Eine große gesellschaftliche Herausforderung im aktuellen, digitalen Zeitalter stellt die differenzierte Führung von zwei wichtigen Generationen dar: Die Digital Natives und die Digital Immigrants. Die Digital Immigrants sind im Gegensatz zu den Digital Natives nicht mit den digitalen Medien aufgewachsen und daher weniger digitalaffin. Diese Generation gilt als sehr anpassungsfähig und widersetzt sich Hierarchien nicht. Digital Natives hingegen, sind seit ihrer Kindheit mit digitalen Medien vertraut und gelten als digitalaffin. Arbeiten auf Augenhöhe, Partizipation, Respekt, eine ausgeprägte Feedbackkultur und die Sinnhaftigkeit der Arbeit stehen bei ihnen im Mittelpunkt (Creusen et al. 2017, S. 122-123). Außerdem messen diese einer guten Work-Life-Balance einen höheren Wert bei, sodass Arbeitskonzepte wie beispielsweise Home-Office sich als Anreiz eignen, um Digital Natives zu rekrutieren und ans Unternehmen zu binden (Capgemini 2012, S. 17).
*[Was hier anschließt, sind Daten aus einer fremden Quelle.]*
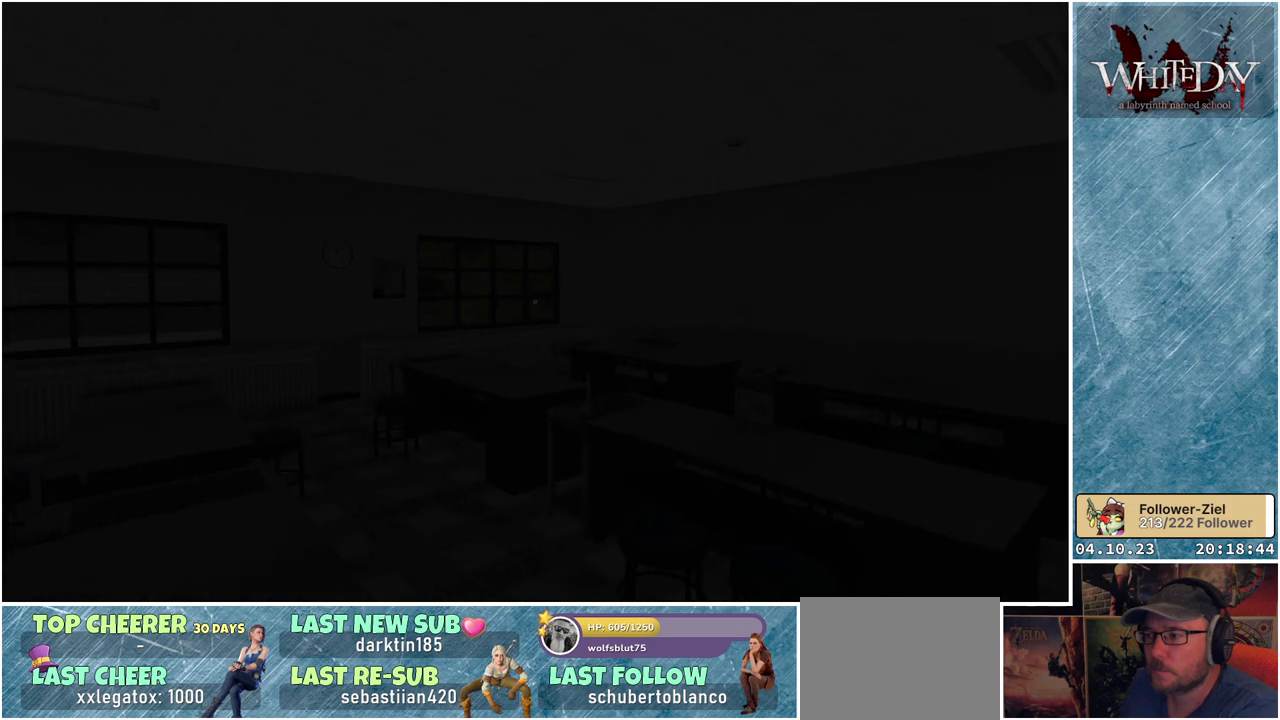
{"buttons": [], "left_stick": "up-right", "right_stick": "left", "events": [[17, "right_stick", "left"]]}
Angeknüpft an das Modell Home-Office gehört auch die virtuelle Führung zu den wandelnden Anforderungen eines Digital Leaders. Entsprechende Software-Tools sollen diese Art von Führung erleichtern, um die Aufgabenerledigung sowie Motivation der Mitarbeiter sicherzustellen (Lindner 2019, S. 33). Der Umgang mit diesen Software-Tools, erfordert insgesamt auch eine erweiterte fachliche Digitalkompetenz der Führungskraft. Im Wesentlichen soll sie ein allgemeines Verständnis für digitale Trends und Tools haben, wissen, wie und wo sie wertschöpfend im Unternehmen eingesetzt werden können, ihre Mitarbeiter in diesem Themenfeld weiterbilden und die Tools auch selber anwenden können (Dörr et al. 2018, S. 51-52).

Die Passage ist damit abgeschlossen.